Does Autism Define a Family?

I also used to believe that I needed to tell everyone that I came into contact with that I had a child with autism. I wasn’t looking for pity; however, I did once feel as if Hannah’s autism was a tragedy for our family. Autism no longer has that connotation for me, and it no longer defines us. At times we still make adjustments to our travel plans or holiday gatherings to accommodate some of Hannah’s challenges, but does it define us? No.

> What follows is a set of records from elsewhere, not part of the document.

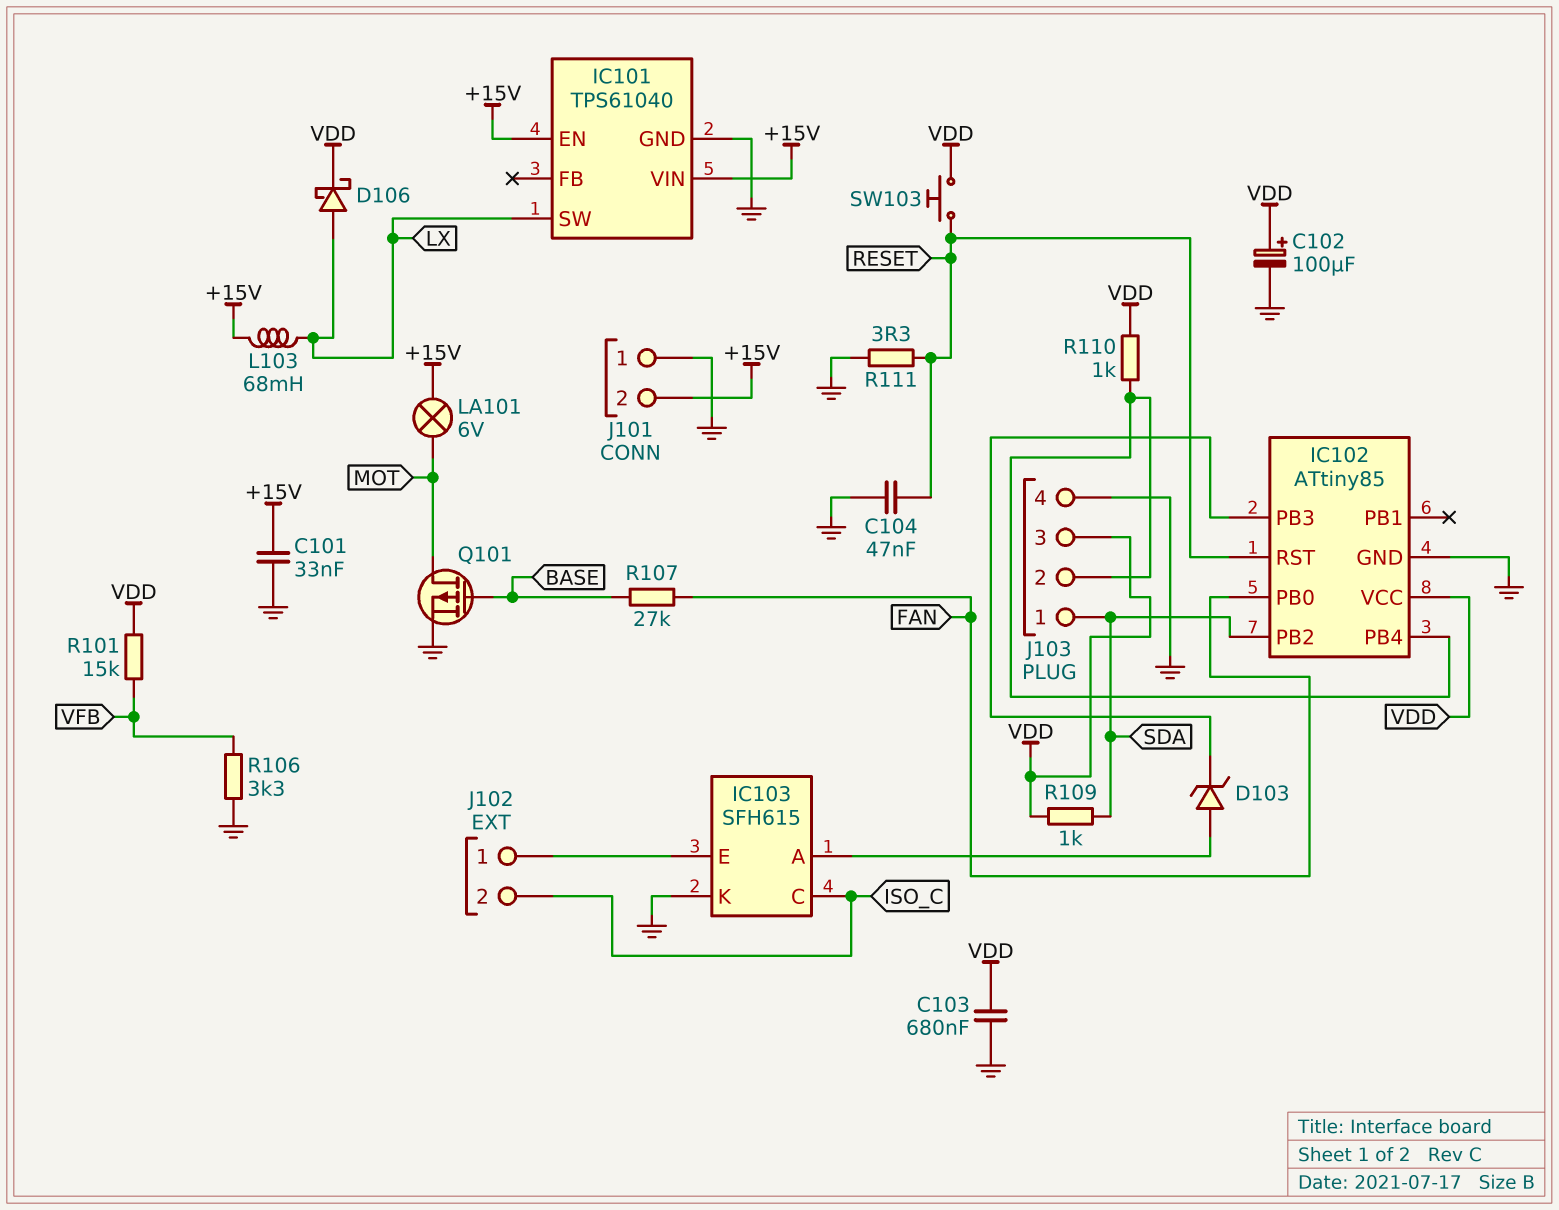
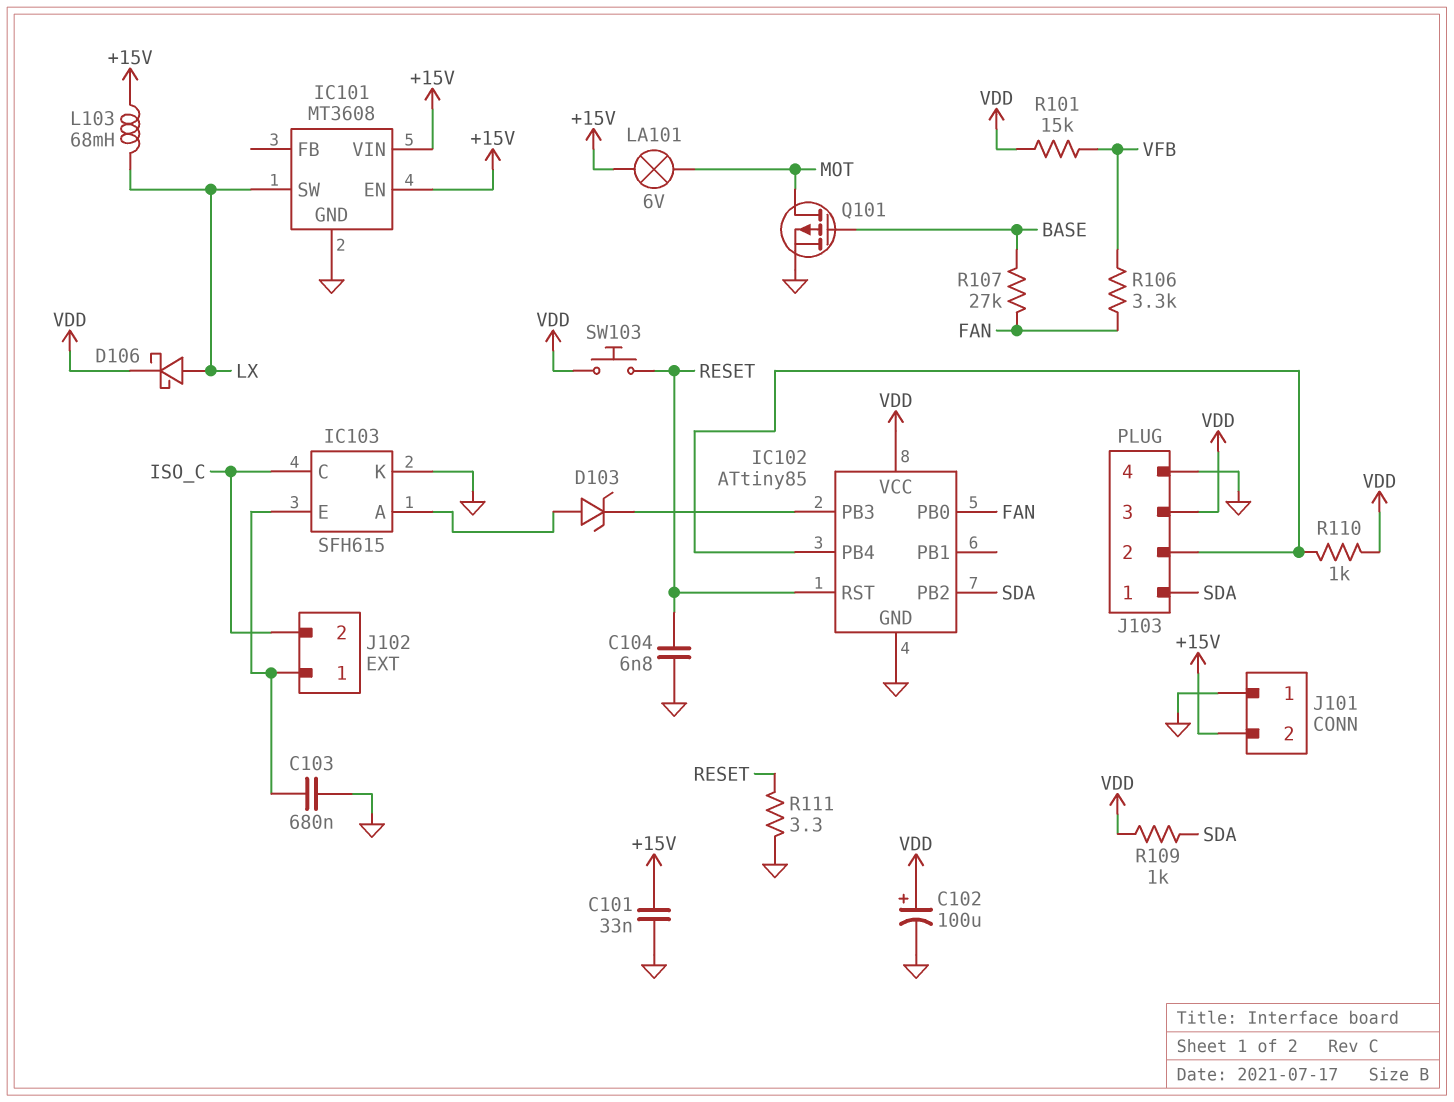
C103: 680nF (GND, VDD) -> 680nF (GND, IC103/E)
C104: 47nF (GND, RESET) -> 6.8nF (GND, RESET)
IC101: TPS61040 -> MT3608
R106: 3.3k (GND, VFB) -> 3.3k (FAN, VFB)

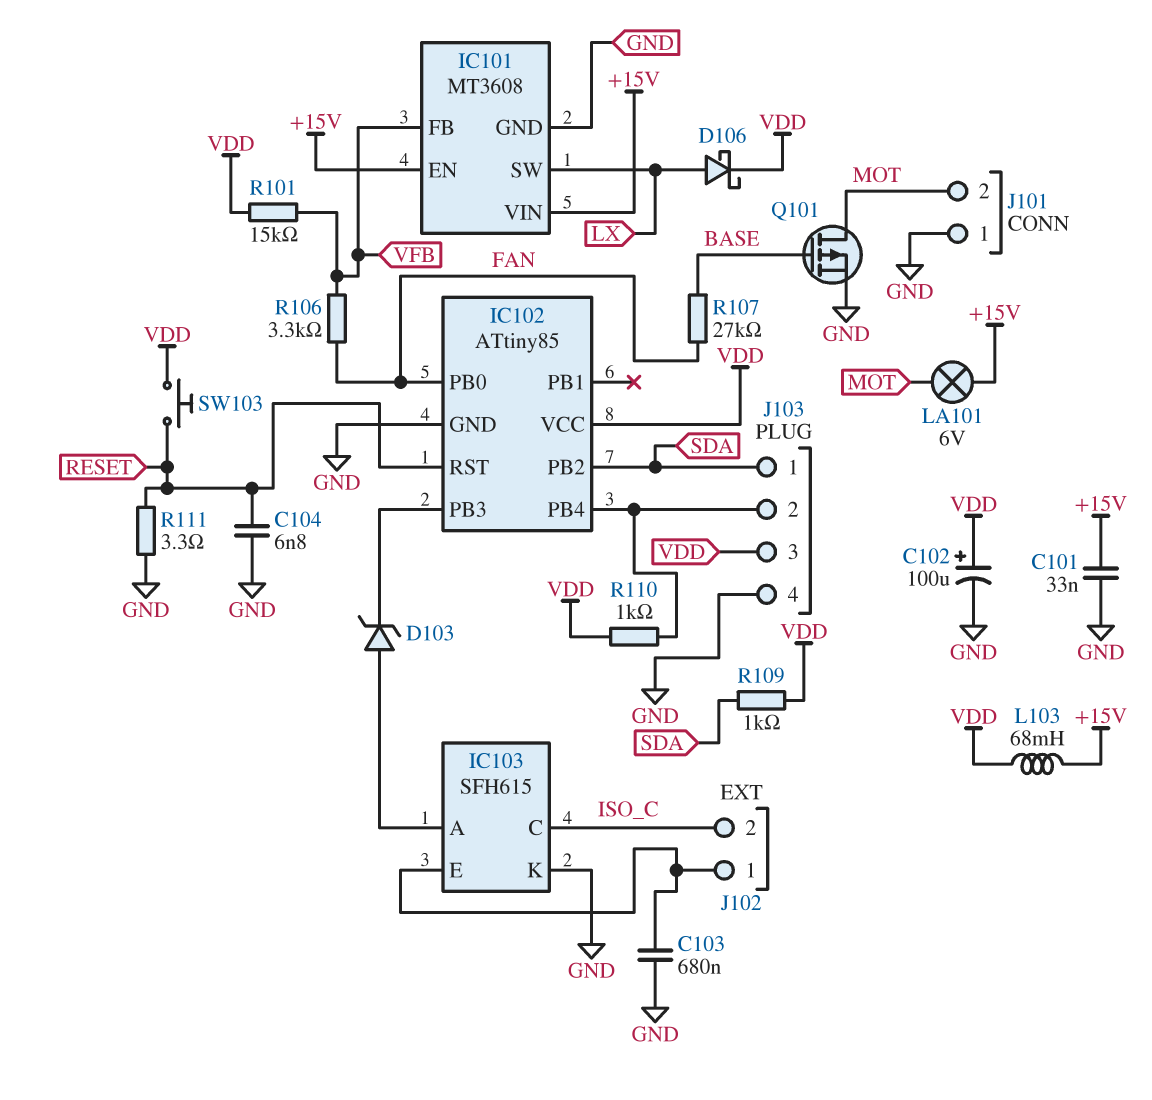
IC101 pin FB: none -> VFB
J101 pin 2: +15V -> MOT
L103: 68mH (+15V, LX) -> 68mH (+15V, VDD)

Does Your Child Need to be Engaged 24/7?

Intervention strategies totally took over our lives in the early years. The maelstrom of movement from our front door was enough to make any family crazed. Our schedule was set weekly with no room for flexibility. I felt that if I wasn’t engaged with Hannah every minute of time that I had with her, then I wasn’t doing my job. The guilt of a special needs parent is enormous. I wish I would have listened to a fellow special needs mother when she suggested, “Let the therapists do the therapy, and you be the mom.” I just couldn’t. I felt if I wasn’t always engaged in extending Hannah’s therapy routine, then she would lose skills she had gained. Thankfully, with acceptance, I no longer feel like that.

Can a Marriage Survive the Diagnosis?

Autism is also very hard on marriages. Eighty percent of marriages in which the couple has a child with autism end in divorce. I believe we were both grieving but in different ways. I do know that my husband had a demanding job, and he needed to be there; however, I felt contempt watching him walk out the door and focus on his career while I dealt with most of the therapy and doctors’ appointments along with another child and my own full-time job. Our marriage did not survive, and I would never want Hannah to believe that she or her autism caused the divorce—as they did not. But this is only the story of my marriage; in the years since our divorce, I’ve interacted with at least a hundred other parents who have a child diagnosed with autism, and many of their marriages have survived and grown strong. I’ve been encouraged to see that even though my marriage didn’t make it, many marriages can and do survive the diagnosis.

What Would You Do Differently?

When all is said and done, I would not have done a thing differently. I believe we do the best we can with the situation at the time, and it helps no one to think, what if? Randy Pausch, in The Last Lecture, said, “We cannot change the cards we are dealt, just how we play the hand.” I am proud of how I played our family’s hand.